Huracán


Huracán


Recuerdo con nostalgia aquellos días en que todo era más fácil, cuando solía mirar el huracán acercarse. Veía la lluvia caer con deleite, preguntándome por qué lloraba Dios; no entendía nada, tan solo era una niña. Yo estaba sentaba en el sofá; mi madre sostenía mi manita y, con los ojos cerrados, oraba para que se detuviese el huracán. No entendía todas las palabras, pero su voz no tenía esa serenidad con que me deseaba las buenas noches; tras esa plegaria incomprensible, el rumor incesante de la lluvia y el ulular del viento. Mi padre recogía todo lo que podía: libros, ropa, zapatos, papeles importantes… lo ponía en un lugar alto. Yo también quería jugar, hacer como ellos, pero no me dejaron.

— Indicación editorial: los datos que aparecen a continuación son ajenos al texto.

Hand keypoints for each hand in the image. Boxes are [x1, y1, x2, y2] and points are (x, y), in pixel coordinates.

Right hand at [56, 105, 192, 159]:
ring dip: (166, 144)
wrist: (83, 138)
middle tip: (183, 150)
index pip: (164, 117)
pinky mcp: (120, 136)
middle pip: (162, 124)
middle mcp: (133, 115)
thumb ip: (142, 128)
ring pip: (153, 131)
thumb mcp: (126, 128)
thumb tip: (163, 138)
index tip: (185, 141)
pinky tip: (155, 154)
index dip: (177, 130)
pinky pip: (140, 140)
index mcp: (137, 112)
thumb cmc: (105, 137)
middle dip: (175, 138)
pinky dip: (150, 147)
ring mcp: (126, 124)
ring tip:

Llegó un momento en esa atemporalidad tan linda que tiene la niñez, en que el agua empezó a entrar por la puerta; llegó otro momento en que me llegó a los tobillos. Yo no podía ver ni comprender entonces el horror en sus miradas: yo estaba encantada.  Me fui a mi habitación y me deleité al ver que ya no estaba: tenía una bonita isla. Me subí y me puse a saltar sobre la “arena”; miraba el agua con unas ganas locas de saltar, nadar con peces escondidos y tal vez, sólo tal vez, hallar una sirena. No sé cómo llegó mi madre a mi islita escondida, lo que sé es que me arrancó de ahí. Pensé “ya volveré después”, pero no volví: mi isla privada desapareció. La diversión, el misterio, todo se fue por donde entró. Cuando se fue el huracán, yo seguía siendo una niña, pero los adultos volvieron a ser adultos: barrían el suelo marrón, tratando de hacerlo blanco ¿Cómo es que el mar se hizo tierra negra? ¿Por qué no lo dejaron así? ¡Adiós, mi querida maldita infancia, vida sin tiempo, con dulce ignorancia!

Esa niña ya no está, no hay tempestad tras mi ventana: el huracán está en mi interior. No hay silencio, ni plegarias milagrosas, ni pan con chocolate cuando acaba la tormenta. Ya no hay islas de ensueño para jugar, no podré nadar con peces de colores ni abrazar a una sirena. solo quedan mi corazón— arrastrado por lo imparable, latiendo enloquecido cuando quiero que pare— y las lágrimas de Dios. Al menos ahora sé por qué llora y podemos llorar juntos.